Aber das was dort mitgeliefert wird ist meiner Meinung nach einfach unfair. Das kann und sollte man dann mit Hausregeln entschärfen.
Die erweiterten Regeln aus der Abenteurer-Erweiterung lassen mich persönlich kalt. Die Zielgruppe sind vermutlich (Rollen-)Spieler, die viel Spaß an diesen Eigenbauten haben. Aber trotz dieser Bemühungen, einen Leiftaden zu liefern um eigene Helden zu erschaffen und somit Rollenspieler anzulocken, bleibt am Ende ja dennoch nur das taktische Schachspiel zwischen Overlord und Helden im Dungeon übrig. Dennoch muss auch ich positiv hervorheben, dass durch die erweiterten Regeln ein echtes Kampagnenspiel mit Leveling und Individualisierung der Helden möglich ist. Das hebt das ganze Spiel dann doch noch mal eine Stufe höher als wenn man nur das Basisspiel betrachtet.
Die "Unbekannten Dungeon"- und "Unsichtbarer Overlord"-Decks und Regeln hätte man einfach ins Basis-Spiel packen können, zumal sie sowieso damit kompatibel sind. Dafür extra Geld zu bezahlen (was man ja in der Deutschen Deluxe-Edition zum Glück nicht muss) hätte einen bitteren Beigeschmack bei mir hinterlassen.

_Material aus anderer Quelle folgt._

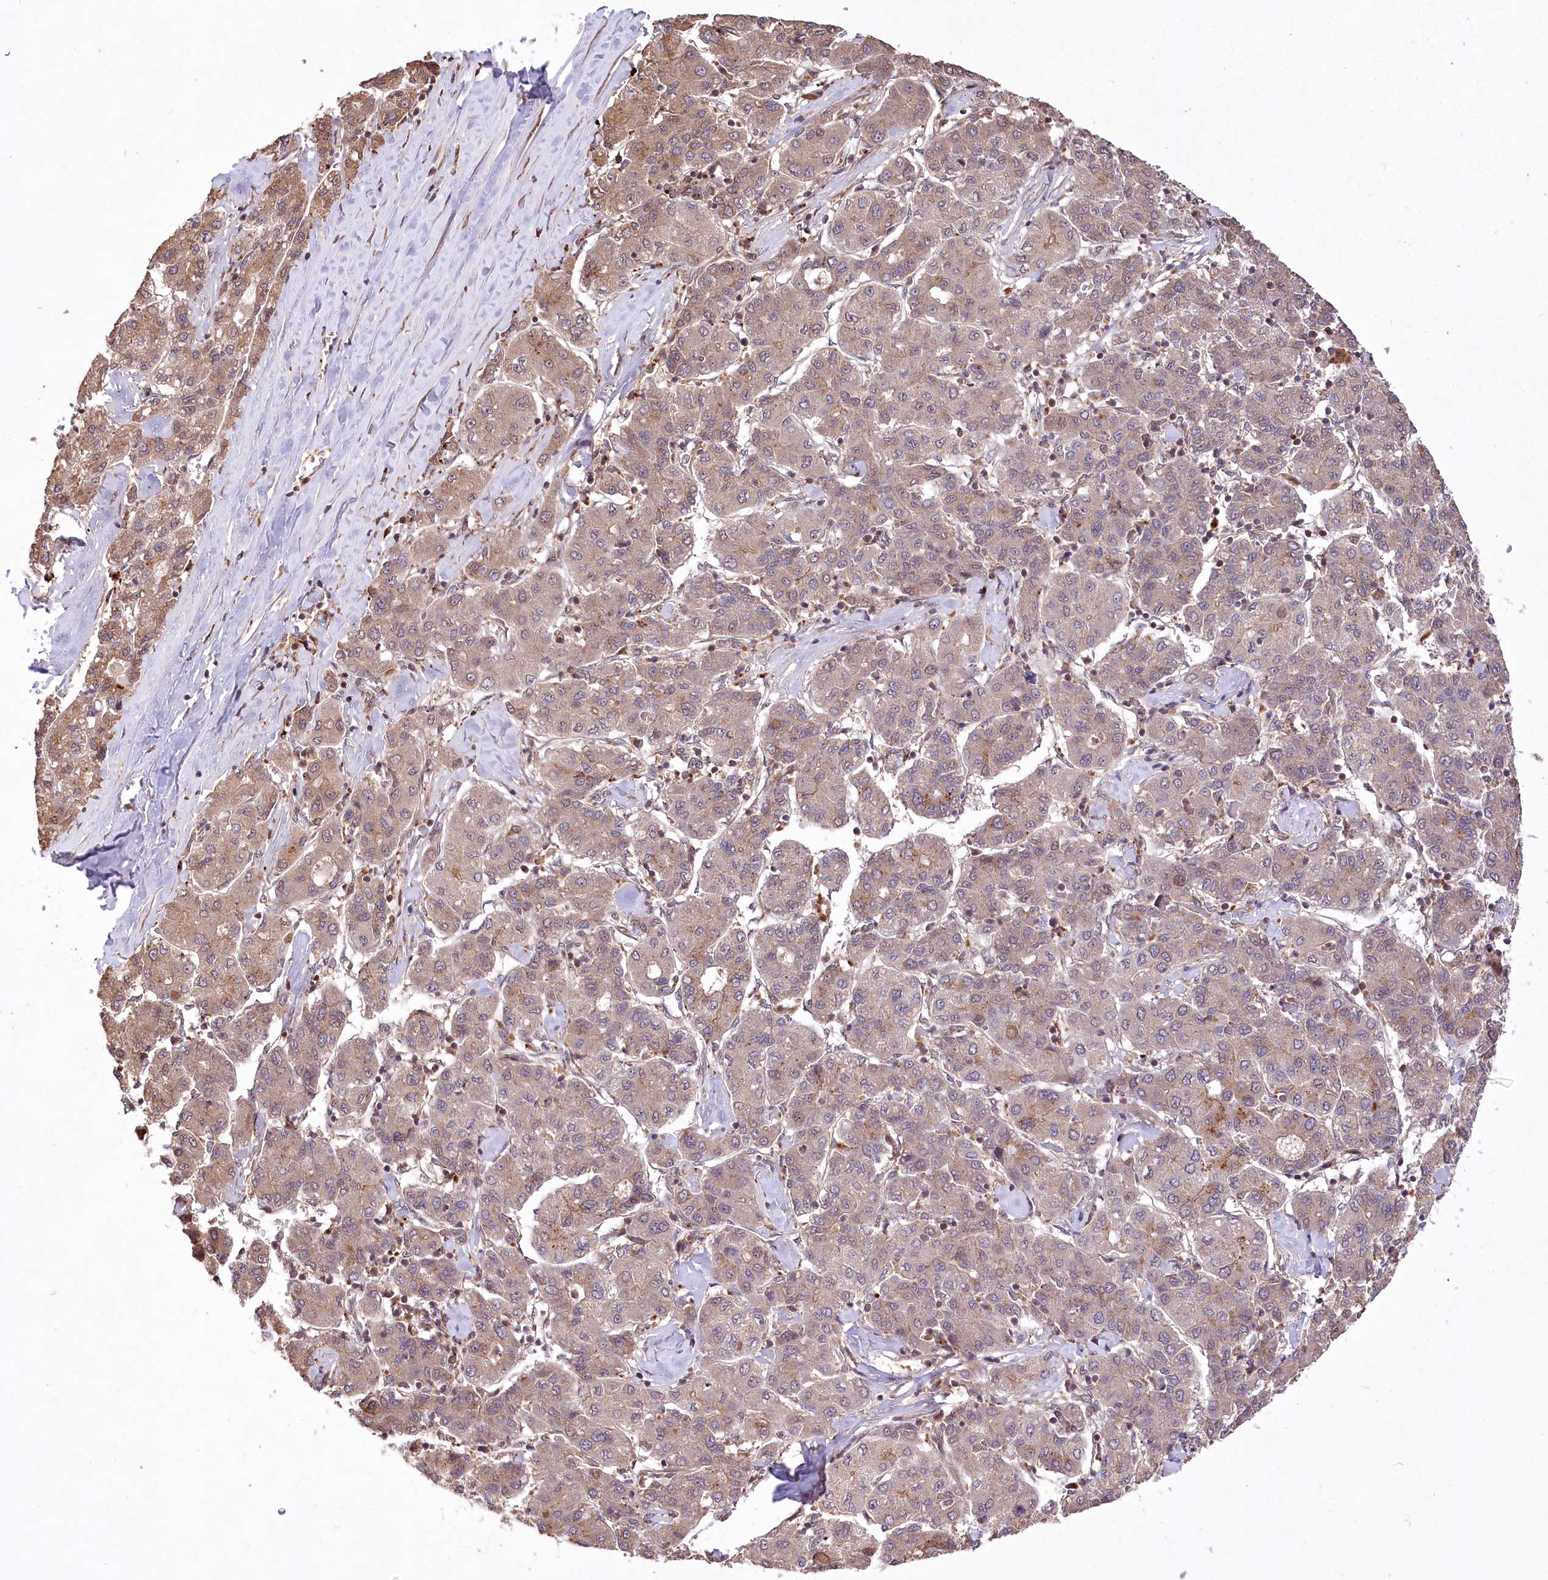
{"staining": {"intensity": "negative", "quantity": "none", "location": "none"}, "tissue": "liver cancer", "cell_type": "Tumor cells", "image_type": "cancer", "snomed": [{"axis": "morphology", "description": "Carcinoma, Hepatocellular, NOS"}, {"axis": "topography", "description": "Liver"}], "caption": "This is a image of IHC staining of hepatocellular carcinoma (liver), which shows no expression in tumor cells.", "gene": "SERGEF", "patient": {"sex": "male", "age": 65}}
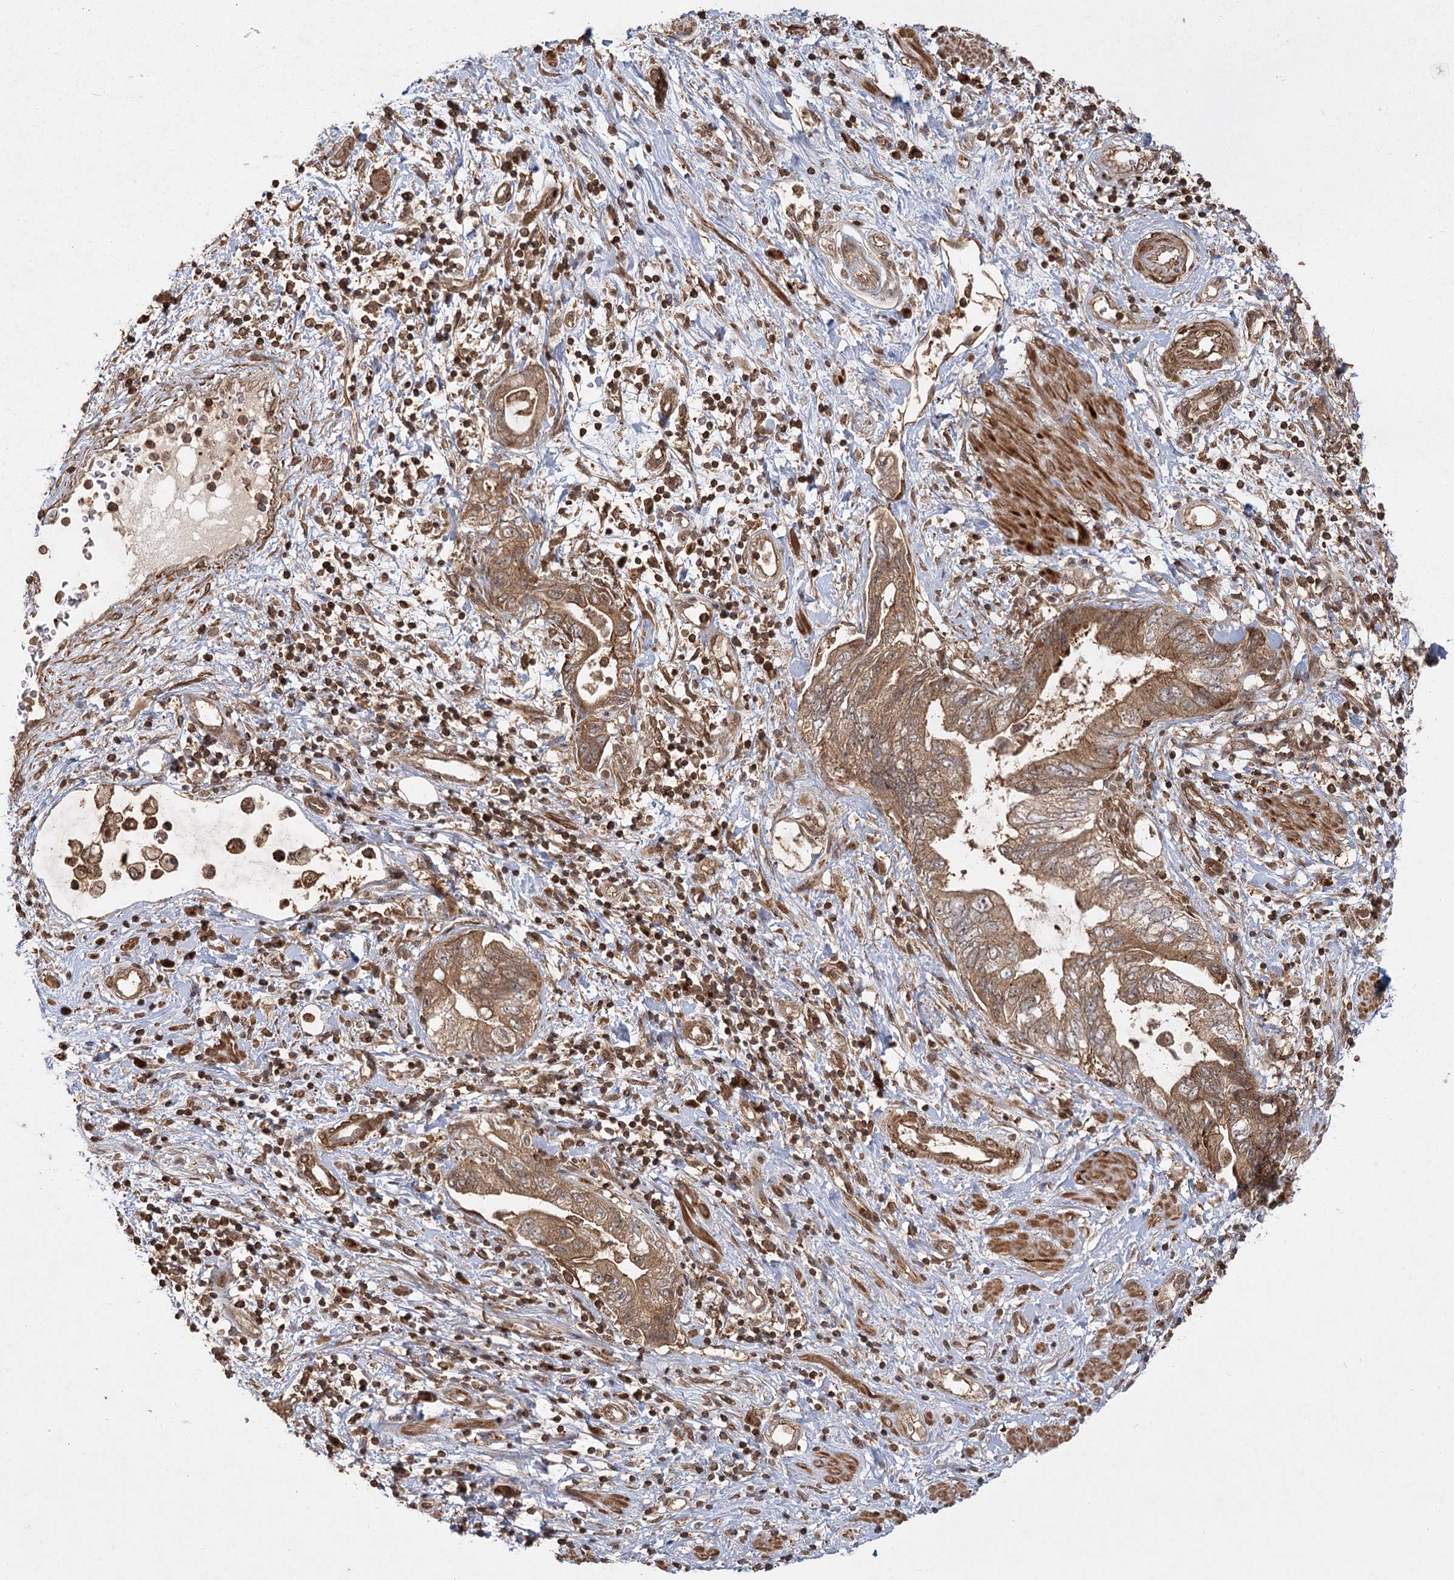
{"staining": {"intensity": "moderate", "quantity": ">75%", "location": "cytoplasmic/membranous"}, "tissue": "pancreatic cancer", "cell_type": "Tumor cells", "image_type": "cancer", "snomed": [{"axis": "morphology", "description": "Adenocarcinoma, NOS"}, {"axis": "topography", "description": "Pancreas"}], "caption": "Immunohistochemistry (IHC) (DAB (3,3'-diaminobenzidine)) staining of human pancreatic cancer displays moderate cytoplasmic/membranous protein expression in about >75% of tumor cells. (DAB = brown stain, brightfield microscopy at high magnification).", "gene": "MDFIC", "patient": {"sex": "female", "age": 73}}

Besonders schade ist auch, dass einige der neuen Regeln der Abenteurer-Erweiterung, insbesondere Fallen, gar nicht in die Kampagne aus dem Basis-Spiel intergriert werden können. Sie sind nur für eigene Abenteuer gedacht.
ZitatAber alles in allem freue ich mich bisher immer wieder darauf, auch nach dem Scheitern eines Abenteuers, am nächsten Abend eine neue Partie zu starten - und das wiederum spricht ja eindeutig für das Spiel.
Wem würde ich raten Dungeon Saga zu kaufen?
Wenn ich jetzt "niemandem" sage, wäre das gemein und ungerechtfertigt. Aber irgendwie war das mein erster Gedanke. Ich habe das Basis-Spiel mit Valandors-Rückkehr-Erweiterung und Krähen-Promo (alles OVP) vor einem Jahr für 45 Euro inkl. Versand über den Kleinanzeigenmarkt bekommen. Die Spiele-Offensive hat das auch mal zu ähnlichen Preisen verschleudert, so wie ich das gelesen habe. Das finde ich absolut ok und dafür kann man das mitnehmen. Wenn ich mir die aktuellen Preise (auch bzw. insbesondere auf dem Gebrauchtmarkt) anschaue, fasse ich mir an den Kopf. Die Leuten wollen nur für das Basisspiel noch 70 Euro. Das geht gar nicht. Für 70 Euro bekomme ich Sword & Sorcery oder Descent mit einer Erweiterung (gebraucht) und ähnliche Kaliber. Das steht in keinem Verhältnis zu dem was Dungeon Saga mitbringt.
ZitatAber wer interessiert ist, weiß worauf er sich einlässt und dann einen Schnapper machen kann, der soll bitte zuschlagen. Das Spiel ist fordernd, unterhaltsam und hat vor allem etwas Liebe verdient.